What I’m realizing is closer to the truth is that no one really knows what they’re doing. No amount of goals you achieve or milestones you reach or relationships you forge will make your path absolutely certain. If this were so, maybe there wouldn’t be as much point to this thing called life after all. Uncertainty would end with your triumph, but then what? Life goes on and continues to present challenges to face, which by virtue of being challenges we can’t be absolutely sure of how to surmount. Much as we humans hate uncertainty, it is both okay and completely natural to be uncertain. It is, indeed, unavoidable, and not something you can cut out of your life.

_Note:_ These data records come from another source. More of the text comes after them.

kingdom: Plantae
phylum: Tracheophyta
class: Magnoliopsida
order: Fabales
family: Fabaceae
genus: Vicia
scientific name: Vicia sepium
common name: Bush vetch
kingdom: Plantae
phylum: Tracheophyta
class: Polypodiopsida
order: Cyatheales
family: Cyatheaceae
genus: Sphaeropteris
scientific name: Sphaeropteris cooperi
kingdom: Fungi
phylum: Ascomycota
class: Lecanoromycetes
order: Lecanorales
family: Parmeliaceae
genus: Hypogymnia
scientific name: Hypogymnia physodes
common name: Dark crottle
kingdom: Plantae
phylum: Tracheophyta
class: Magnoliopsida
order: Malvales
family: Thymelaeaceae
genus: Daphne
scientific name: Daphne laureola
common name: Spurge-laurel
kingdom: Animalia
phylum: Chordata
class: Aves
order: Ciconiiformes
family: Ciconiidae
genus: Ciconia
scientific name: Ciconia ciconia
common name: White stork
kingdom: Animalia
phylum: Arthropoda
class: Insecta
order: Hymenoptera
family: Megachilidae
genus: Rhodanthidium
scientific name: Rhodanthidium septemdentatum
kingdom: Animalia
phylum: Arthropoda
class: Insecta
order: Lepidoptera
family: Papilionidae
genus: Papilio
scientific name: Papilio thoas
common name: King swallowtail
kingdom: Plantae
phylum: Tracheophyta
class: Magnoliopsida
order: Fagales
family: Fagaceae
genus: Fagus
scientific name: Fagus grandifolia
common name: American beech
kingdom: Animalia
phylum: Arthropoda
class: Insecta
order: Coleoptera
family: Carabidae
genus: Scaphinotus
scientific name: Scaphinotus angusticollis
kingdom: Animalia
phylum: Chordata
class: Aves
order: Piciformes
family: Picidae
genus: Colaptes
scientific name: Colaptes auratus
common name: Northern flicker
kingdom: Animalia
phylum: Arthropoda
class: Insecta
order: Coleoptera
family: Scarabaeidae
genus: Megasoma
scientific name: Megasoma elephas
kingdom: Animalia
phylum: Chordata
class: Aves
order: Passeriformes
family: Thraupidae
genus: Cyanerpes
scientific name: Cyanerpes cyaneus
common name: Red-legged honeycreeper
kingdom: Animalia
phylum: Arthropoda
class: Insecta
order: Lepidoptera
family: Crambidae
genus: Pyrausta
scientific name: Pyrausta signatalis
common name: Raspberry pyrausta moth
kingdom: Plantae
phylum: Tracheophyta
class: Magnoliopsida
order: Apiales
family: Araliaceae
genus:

The idea that one day you’ll have it all figured out is a comforting one, but perhaps also a limiting one. It actually makes uncertainty more painful than it needs to be and less easy to accept. It denies the reality that we change, constantly, and that we’re learning something new everyday. It denies us the right to change our minds, or to want to explore other sides of ourselves. It also makes us rely too much on external things that are out of our control to bring us a sense of peace, when in reality peace is always accessible to us, whenever we need it and despite what we have or haven’t done.
So here’s to letting go of the stress and overexertion to figure it all out at all—and the panic when it doesn’t seem to be happening. If clarity comes for us, as undoubtedly moments of it will, let it come. But the universe is vast and wide and largely unknowable, much like our own inner selves. In the meantime, we can still be at peace with uncertainty, simply due to it being perhaps the most natural, the most human state to be in.
Gone for me is the illusion that adults have it all figured out, and that things can ever be completely figured out. Gone is the idea that anything exterior to me will hasten or bring about clarity. For this I am sure–we must turn inward.